Data shown:
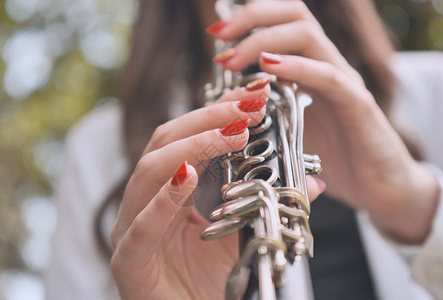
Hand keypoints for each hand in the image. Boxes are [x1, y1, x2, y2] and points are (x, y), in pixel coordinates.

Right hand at [110, 85, 324, 299]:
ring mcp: (129, 231)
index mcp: (167, 193)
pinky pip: (140, 228)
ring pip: (148, 173)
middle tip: (248, 105)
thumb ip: (269, 206)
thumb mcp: (244, 235)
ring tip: (232, 134)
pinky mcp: (128, 262)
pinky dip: (163, 202)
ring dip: (191, 147)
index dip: (217, 114)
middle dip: (207, 119)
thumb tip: (314, 183)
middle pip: (164, 143)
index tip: (255, 95)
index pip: (185, 139)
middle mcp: (143, 204)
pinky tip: (187, 177)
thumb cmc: (212, 285)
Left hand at [209, 0, 438, 243]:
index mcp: (312, 70)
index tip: (216, 36)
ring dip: (264, 40)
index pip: (284, 23)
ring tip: (233, 59)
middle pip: (296, 15)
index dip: (250, 20)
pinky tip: (269, 67)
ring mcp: (345, 82)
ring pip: (309, 36)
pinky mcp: (358, 105)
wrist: (381, 190)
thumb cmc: (336, 161)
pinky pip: (328, 76)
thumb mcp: (290, 133)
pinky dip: (297, 67)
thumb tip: (226, 108)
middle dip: (252, 17)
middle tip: (219, 36)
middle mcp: (329, 67)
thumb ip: (266, 114)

Exercise objective: Could you set down every entry again exactly as written, leaving out any pictures?

Response to this task:
Hand keypoints for each hand in the image. Boxes are [x1, y1, x2, y2] and points are (x, y), in pixel coordinates.

Right hand at [110, 85, 324, 299]:
ring mcp: (129, 231)
index mcp: (167, 193)
pinky pip: (140, 228)
ring pip: (148, 173)
middle tip: (248, 105)
thumb ip: (269, 206)
thumb mcp: (244, 235)
ring tip: (232, 134)
pinky mcp: (128, 262)
pinky dip: (163, 202)
ring dip: (191, 147)
index dip: (217, 114)
middle dip: (207, 119)
thumb tip: (314, 183)
middle pip: (164, 143)
index tip: (255, 95)
index pip: (185, 139)
middle mcp: (143, 204)
pinky tip: (187, 177)
thumb cmc: (212, 285)
Left hand at [209, 0, 438, 243]:
index mcp: (312, 70)
index tip: (216, 36)
ring dip: (264, 40)
index pip: (284, 23)
ring tip: (233, 59)
middle pip: (296, 15)
index dip: (250, 20)
pinky tip: (269, 67)
ring mcp: (345, 82)
ring pip: (309, 36)
pinky mcp: (358, 105)
wrist: (381, 190)
thumb cmc: (336, 161)
pinky pip: (328, 76)
thumb mcp: (290, 133)
pinky dip: (297, 67)
thumb tip: (226, 108)
middle dip: (252, 17)
middle tip: (219, 36)
middle mcp: (329, 67)
thumb ip: (266, 114)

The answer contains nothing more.